司馬遼太郎没後20周年 『坂の上の雲』レビュー

 『竜馬がゆく』や『翔ぶが如く』など、日本でも最も有名な時代小説家の一人である司馬遼太郎さんが亡くなって今日2月12日でちょうど20年になります。
 読んだ人なら分かると思うのですが、司馬遼太郎は小説というのには厳密にはちょっと違うような不思議な書き方で書かれています。神保町の古本屋は次に司馬遼太郎が何を書くか分かると言われるくらい資料を買い集め、徹底的に事実関係を調べていきます。さらに「余談ではあるが。。。」と本編に直接関係ないことまで調べたことをどんどん書いていく。これは小説なのか?と不思議な感じになるのですが、読み慣れてくると、この司馬遼太郎的な文章が楽しくなってしまいます。

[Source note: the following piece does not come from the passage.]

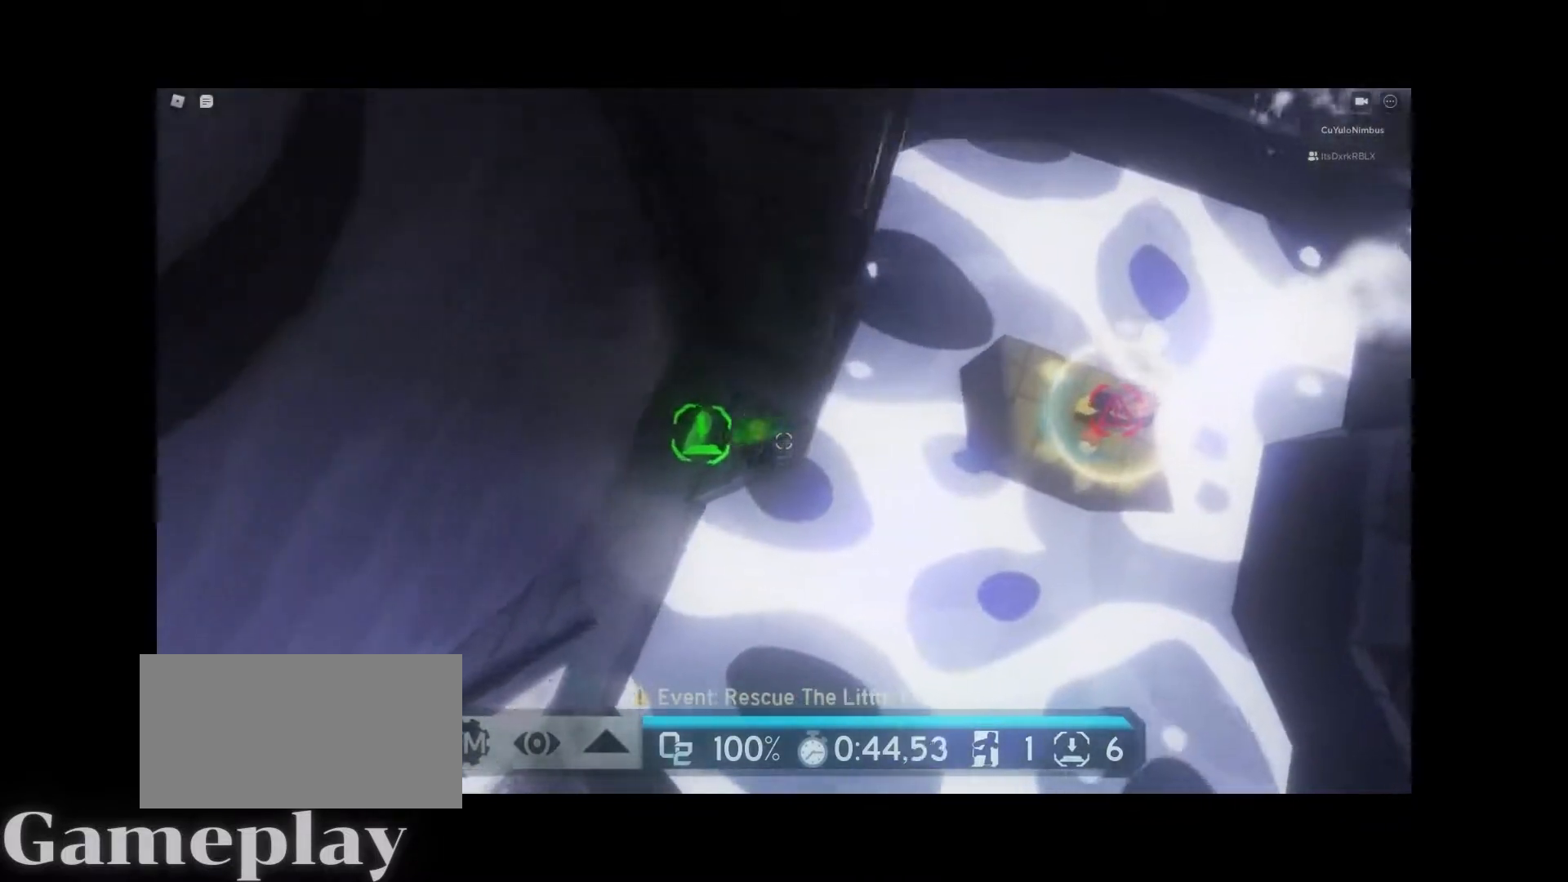
{"keys": ["d"], "mouse": [], "events": [[233, "a", "up"], [233, "d", "down"]]}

 そんな司馬遼太郎さんの代表作が『坂の上の雲』です。
 司馬さんが小説家になろうとした動機は自分が一兵士として体験した太平洋戦争です。どうしたこんなことに日本はこんなことになってしまったんだろう。それを解き明かす為に作家になった司馬さんですが、太平洋戦争を舞台とした小説は書きませんでした。司馬さんの大作で最も太平洋戦争に近い年代を舞台にしたのが、日露戦争を描いた『坂の上の雲』です。
 主人公は二人の軍人、秋山好古と秋山真之の兄弟。そして同郷の歌人、正岡子規の三人です。
 NHKの年末大河でドラマ化もしていましたね。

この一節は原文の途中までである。